- Occupation: Educator
- Known for: Student-driven technology education

= Dennis Harper =

American educator

Dennis O. Harper is an American educator and the founder of Generation YES, a nonprofit technology education organization founded in 1999. He is an active advocate for the transformative power of technology in education and for student leadership as change agents in schools.

==Career==

=== Education and Early Teaching Career ===
Harper began his career teaching secondary school mathematics, science, and computer science from 1968 to 1979, at schools in the United States, Australia, West Germany, Liberia, and Spain. He received a master’s degree in education from the University of California, and a Ph.D. in international education in 1984. Harper was also a lecturer at Universiti Kebangsaan Malaysia in 1983. He served as a supervisor of Teacher Education and director of the Special Education Computer Center and taught education and sociology courses at the University of California, Santa Barbara until 1986. In 1986 and 1987 he was the Educational Computing Coordinator at the National Institute of Education in Singapore. He was a Visiting Professor of Educational Technology at the University of Helsinki in Helsinki, Finland in 1987. From January 1988 to June 1992 Harper was an associate professor of Education and Academic Computing at the University of the Virgin Islands in St. Thomas. While in the Virgin Islands, he worked with a team to create distance learning in Caribbean countries and founded Caribbean Computer Users in Education, serving as its president until 1991.
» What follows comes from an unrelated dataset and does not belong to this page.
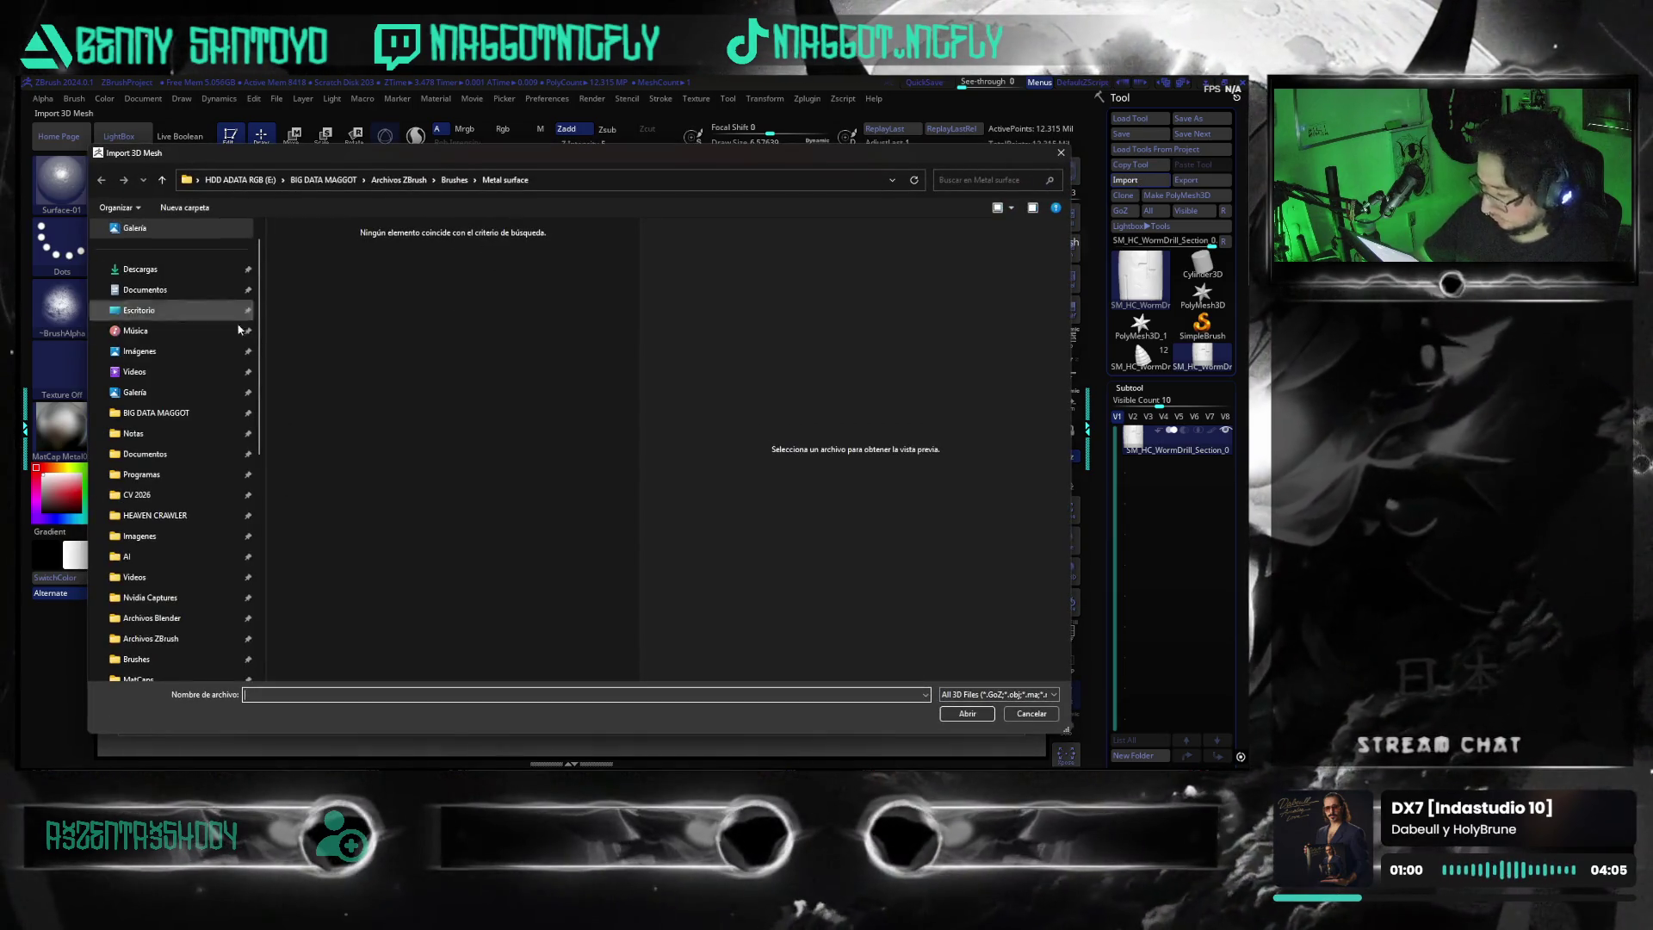
pyautogui.click(188, 516)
=== Founder of Generation YES ===
In 1992, Harper was hired as the technology coordinator for the Olympia School District in Olympia, Washington. In 1996, Harper secured a Technology Innovation Challenge Grant from the U.S. Department of Education to launch Generation Y, a program which trained elementary, middle, and high school students to work with classroom teachers to incorporate technology into their teaching. In the program, based on the theory of constructionism, students and teachers worked together to develop lesson plans using school computer resources.

In 1999, Harper founded Generation YES, to expand the Gen Y model and student technology leadership programs to schools around the United States and other countries. During his tenure, Generation YES programs were implemented in hundreds of schools worldwide supporting project-based learning, student leadership, teacher professional development, and technology initiatives including One Laptop Per Child, virtual learning, and technology literacy certification. Harper headed Generation YES until his retirement in 2021. Generation YES continues under the auspices of the Ohio Management Council where their curriculum, 20 years of research, and numerous videos are available to K-12 schools.

=== Other Work ===
Harper was on the board of directors for the International Society for Technology in Education from June 1997 to June 1999. He has served on advisory boards with a variety of organizations and journals, including Technology and Learning Journal and Computers in the Schools Journal. He was also the International Editor of the Logo Exchange. Harper was instrumental in the development of the Liberian Renaissance Education Complex, which opened in 2007, and currently serves on the founding advisory board for Harvest Intercontinental American University in Monrovia, Liberia. He has been a keynote speaker and presenter at numerous education and technology conferences throughout the world.

==Publications==
Harper wrote RUN: Computer Education while a faculty member at the University of California, which was published in two distinct editions. He authored the Principal’s Guide to Student Technology Leadership in 2018. He is also the author of numerous journal articles and textbooks, including Logo: Theory & Practice.

==Awards and accolades==
Harper has received the Golden Apple Award from the Corporation for Public Broadcasting (1997). He has been named "Shaper of Our Future" by Converge magazine (2000), "Technology Advocate for the United States" by District Administrator (2001), "Distinguished Educator of the Year" by Technology & Learning (1992), and one of the "Daring Dozen" by Edutopia magazine (2008).

His creation of GenYES has also led to wide acclaim throughout the education industry, as one recent journal exemplified by proclaiming, "Dennis Harper literally wrote the blueprint on how to work with students to create technology plans."